All of the state’s revenues, general and non-general, come out of the taxpayers’ pockets. The same Virginia taxpayers pay gas taxes, state fees, and even federal taxes, as pay state income and sales taxes. Indeed, the Senate tax increase proposal raises both general fund and non-general fund taxes.

But even looking just at the state general fund, the tax increases are unjustified. General fund revenues are up 5.6 percent this year from last year.

Moreover, without any tax increase, general fund revenues would still be up another $1.8 billion in the new budget, an increase of about 7.5 percent.

Former Gov. L. Douglas Wilder, a Democrat, was much better for taxpayers than the current liberal left Senate Republican leadership. He faced real budget deficits in the early 1990s, due to the poor economy then. 

But he responded by just holding spending growth down, with no significant tax increases. The result was that for the rest of the decade Virginia enjoyed one of the fastest growing economies in the entire country.

The Republican state central committee was uniformly negative regarding Stolle’s presentation, though polite, perhaps excessively so. But that will be irrelevant if anything like the Senate Republican tax increase passes.

The Republicans will then have lost the tax issue for many years. With that will go their Assembly majorities and state level offices for many years as well.

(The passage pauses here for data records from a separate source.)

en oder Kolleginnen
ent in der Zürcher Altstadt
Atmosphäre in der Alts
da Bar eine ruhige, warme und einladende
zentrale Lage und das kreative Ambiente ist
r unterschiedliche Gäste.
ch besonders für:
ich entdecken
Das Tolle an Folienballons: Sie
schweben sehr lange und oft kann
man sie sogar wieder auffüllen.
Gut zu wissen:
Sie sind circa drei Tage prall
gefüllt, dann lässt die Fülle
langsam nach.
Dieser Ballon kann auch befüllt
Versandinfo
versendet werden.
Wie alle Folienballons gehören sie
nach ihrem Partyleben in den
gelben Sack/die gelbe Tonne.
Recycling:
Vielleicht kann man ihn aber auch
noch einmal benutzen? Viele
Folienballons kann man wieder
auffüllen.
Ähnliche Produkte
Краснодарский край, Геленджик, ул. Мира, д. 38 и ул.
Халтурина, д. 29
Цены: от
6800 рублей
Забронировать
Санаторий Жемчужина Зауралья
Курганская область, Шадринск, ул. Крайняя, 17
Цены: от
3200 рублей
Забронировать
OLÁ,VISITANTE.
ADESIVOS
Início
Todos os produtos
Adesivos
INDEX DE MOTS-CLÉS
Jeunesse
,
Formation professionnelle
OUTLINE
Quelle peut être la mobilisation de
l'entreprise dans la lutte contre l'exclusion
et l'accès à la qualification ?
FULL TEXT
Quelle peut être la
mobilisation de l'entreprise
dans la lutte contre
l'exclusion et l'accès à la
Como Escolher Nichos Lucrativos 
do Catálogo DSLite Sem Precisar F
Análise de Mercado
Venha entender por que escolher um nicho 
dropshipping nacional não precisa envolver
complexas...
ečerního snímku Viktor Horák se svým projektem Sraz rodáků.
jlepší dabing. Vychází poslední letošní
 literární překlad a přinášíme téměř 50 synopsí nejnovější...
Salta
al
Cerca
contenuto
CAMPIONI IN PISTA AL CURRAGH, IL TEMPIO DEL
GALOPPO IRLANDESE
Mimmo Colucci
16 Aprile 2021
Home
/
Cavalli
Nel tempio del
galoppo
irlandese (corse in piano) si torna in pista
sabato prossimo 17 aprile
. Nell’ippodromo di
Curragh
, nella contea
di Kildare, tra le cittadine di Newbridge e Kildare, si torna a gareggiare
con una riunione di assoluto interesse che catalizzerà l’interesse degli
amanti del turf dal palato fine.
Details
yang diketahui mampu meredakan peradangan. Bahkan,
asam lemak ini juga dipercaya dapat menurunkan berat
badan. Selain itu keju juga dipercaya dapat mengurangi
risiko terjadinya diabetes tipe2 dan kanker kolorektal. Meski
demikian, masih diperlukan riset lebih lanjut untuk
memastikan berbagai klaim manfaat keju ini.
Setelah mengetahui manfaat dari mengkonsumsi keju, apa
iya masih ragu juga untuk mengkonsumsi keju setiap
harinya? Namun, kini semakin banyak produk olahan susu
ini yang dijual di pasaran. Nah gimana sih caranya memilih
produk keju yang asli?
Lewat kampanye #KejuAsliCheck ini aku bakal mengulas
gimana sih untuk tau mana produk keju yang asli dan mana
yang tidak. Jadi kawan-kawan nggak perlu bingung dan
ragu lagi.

The Senate Republican leaders, however, could care less about that. They think their own seats are irrevocably safe, and they have effectively already left the party.

 

-- March 1, 2004

 

This article was originally published in "Policy Commentary" by the Virginia Club for Growth.

 

 

 

 

 

 

 

 

 

 

 

 

 

 

 

 

 

 

 

 

 

 

 

Peter Ferrara is director of the International Center for Law and Economics in Fairfax and president of the Virginia Club for Growth.